Starter-kit

Participant will get a starter-kit. It contains:

# The examples of agent
agent/agent.py
agent/agent_MP.py
agent/agent_rllib.py
agent/checkpoint-25

# CBEngine config file
agent/gym_cfg.py

# To customize CBEngine interfaces
agent/CBEngine_round3.py

# sample traffic flow data and road network data
data/flow_round3.txt
...
data/roadnet_round3.txt
...

# demo script for generating sample traffic flow data
data/traffic_generator.py

# where you store your model
model/

# scoring script for single flow
evaluate.py

# evaluation and scoring script
evaluate.sh

# rllib train example
rllib_train.py

# example script for using rllib_train.py
train.sh

# rllib testing example
rllib_test.py

# script for parallel evaluating the model
rllib_evaluate.sh

# a simple demo to check your simulation environment. Note that **only** `observation` and `reward` could be modified. Please make sure that the dimension of `observation` is aligned with ``gym_cfg.py``. You could continue using the `observations` defined in the qualification phase, but the previous `reward` can't be used in `rllib` because `rllib` requires that each agent to be assigned with a `reward`. We provide 2 demo `rewards` definitions, "pressure" and "queue length", along with the old `reward` in the comment of default `CBEngine_round3.py``.
demo.py

Participants should implement their algorithm in agent.py. In the final phase, custom CBEngine_round3 is available. Participants can only revise the observation and reward of its agent.

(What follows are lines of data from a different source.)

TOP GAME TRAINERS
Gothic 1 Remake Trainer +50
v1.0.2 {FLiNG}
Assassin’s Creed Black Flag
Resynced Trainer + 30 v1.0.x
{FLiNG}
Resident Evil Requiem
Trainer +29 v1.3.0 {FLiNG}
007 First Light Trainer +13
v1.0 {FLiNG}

  1. Participants should submit their own CBEngine_round3 for training or evaluation. Note that only observation and reward could be modified. Please make sure that the dimension of observation is aligned with gym_cfg.py. You could continue using the observations defined in the qualification phase, but the previous reward can’t be used in rllib because rllib requires that each agent to be assigned with a reward of single value. We provide 2 demo rewards definitions, “pressure” and “queue length”, along with the old reward in the comment of default CBEngine_round3.py.

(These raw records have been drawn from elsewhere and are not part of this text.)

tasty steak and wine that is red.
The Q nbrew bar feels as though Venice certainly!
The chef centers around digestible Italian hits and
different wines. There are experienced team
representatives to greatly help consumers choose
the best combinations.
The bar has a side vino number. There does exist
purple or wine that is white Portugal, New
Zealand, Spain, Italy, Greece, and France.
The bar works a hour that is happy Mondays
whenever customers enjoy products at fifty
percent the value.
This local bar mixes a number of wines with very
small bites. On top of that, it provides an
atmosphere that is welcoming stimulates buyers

  2. Now the current step is not included in observation by default. It is now included in obs['info']['step']

  3. The observation format is modified to align with rllib api. For more information, please refer to the observation

  4. Now the keys (i.e. agent_id) of actions, reward, observation, dones are str instead of int.

  5. Now env.reset return a dict: observation.

  6. Now route and t_ff are removed from “vehicle_info” in final phase.